For 1968 Activists, a Look Back

By Betsy Morais,

Created 04/21/2008 - 2:52am

Forty years ago this week, Columbia made its mark on the national scene with legendary protests that shaped the University's history. Now former activists are reuniting for a look back.

Spurred on by the liberal campus group Students for a Democratic Society, activists rallied against the University’s proposed gymnasium in Morningside Park, the school’s connection with a think tank conducting research for the Department of Defense, and an autocratic disciplinary code. On April 23, 1968, SDS members gathered at the Sundial in protest, and by the end of the week, students occupied Hamilton Hall, Low Library, Fayerweather, Avery, and Mathematics. In the early morning hours of April 30, 1,000 New York police officers descended upon Morningside Heights—arresting over 700 and injuring 100.

By the end of the school year, the University’s gym construction was indefinitely suspended, classes were canceled for the rest of the term, and members of the graduating class of 1968 walked out on their commencement ceremony to start their own counter-commencement.

Now, those activists, alumni, and others who were present for the controversy are gathering together once more to commemorate the experience. A committee of six alumni organized a series of discussion panels and social activities that will start at the end of this week to reflect upon the significance and impact of the events that transpired during that infamous April.

The University is not officially supporting the events, but will be providing free space for the events.

When asked why Columbia is not hosting an official program to look back on the 1968 demonstrations, journalism professor Todd Gitlin said, “I just thought, since Columbia was so profoundly shaken and one might say traumatized by those events, it did behoove the University, I believe, to bring 40 years of reflective thought to bear on this central event in its history.”

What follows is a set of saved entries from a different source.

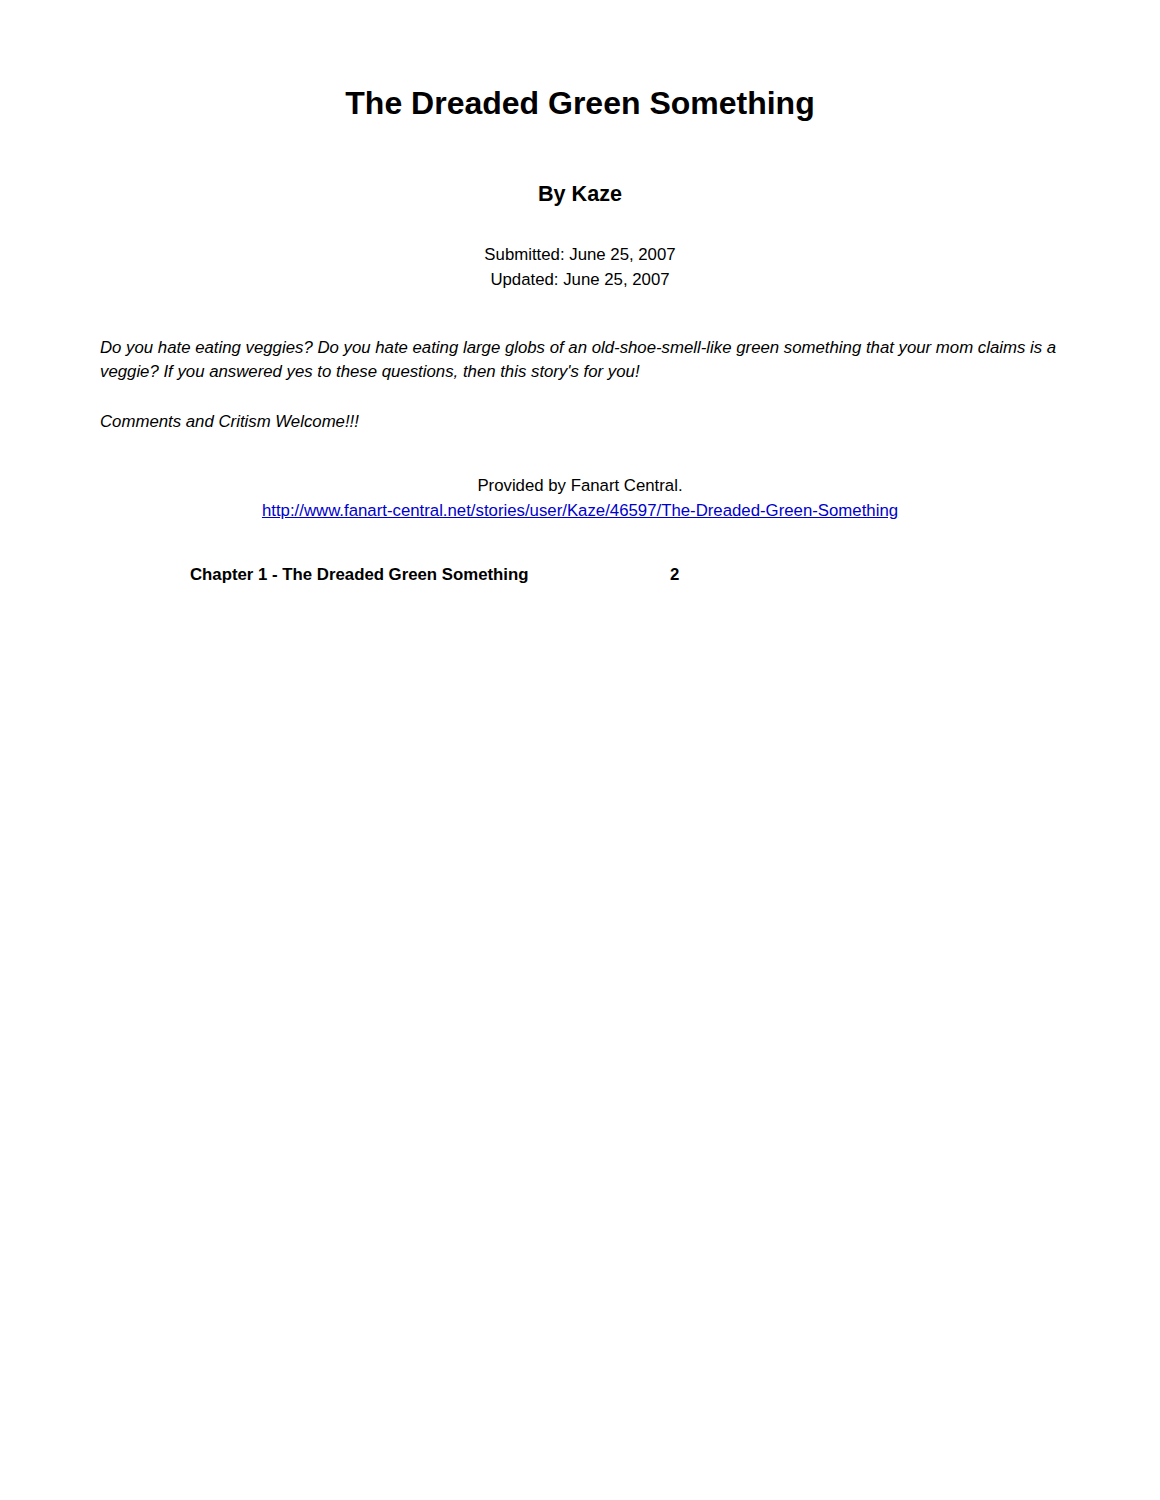The Dreaded Green Something
By Kaze
Submitted: June 25, 2007 Updated: June 25, 2007
Do you hate eating veggies? Do you hate eating large globs of an old-shoe-smell-like green something that your mom claims is a veggie? If you answered yes to these questions, then this story's for you!
Comments and Critism Welcome!!!
Provided by Fanart Central.
http://www.fanart-central.net/stories/user/Kaze/46597/The-Dreaded-Green-Something
Chapter 1 - The Dreaded Green Something 2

Yet as Gitlin remarked, the profound emotional and political charge of the 1968 campus protests elicits its own philosophical dilemma about the appropriate means by which to pay tribute.

“I do know that there is a range of feelings about this. But my involvement has been that there is some kind of University—even if modest—marking of this in an academic, intellectual way,” University President Lee Bollinger said. He later added of rallying against the gym, “There continues to be a division of opinion about how to think about that, and part of the motivation of these events that are coming up is driven by the feeling that we still have work to do for a generation of people who feel that this has not been resolved.”

The alumni-organized conference will last four days, April 24-27, although many former student activists are arriving sooner to reunite and remember.

“Well, number one, don’t forget that the ’60s were sex, drugs, and rock n’ roll. Number two, the ’60s was fucking Vietnam,” Neal Hurwitz, CC ’68, said and added, “We were all basically screwing each other, having a wonderful time.”

Still, Hurwitz believes that the upcoming events planned by his peers lean too drastically to the left by idealizing the protests, and that Bollinger’s appearance is inappropriate.

“What you have basically is a commemoration and they want to pass on the torch to student activists, and it’s very important to feel that you validated your youth,” said sociology professor Allan Silver, who was a member of the 1968 ad hoc faculty group steering committee during the demonstrations.

But CC alumnus and one of the event’s organizers, Hilton Obenzinger, hopes this week’s tribute will be a period of self-scrutiny and nuanced reflection. “We attempted to reach out to people with a variety of viewpoints and experiences to participate,” he said, later adding, “We’re not sure how many will be interested in telling their stories, but we hope they will be able to tell their accounts in a productive atmosphere.”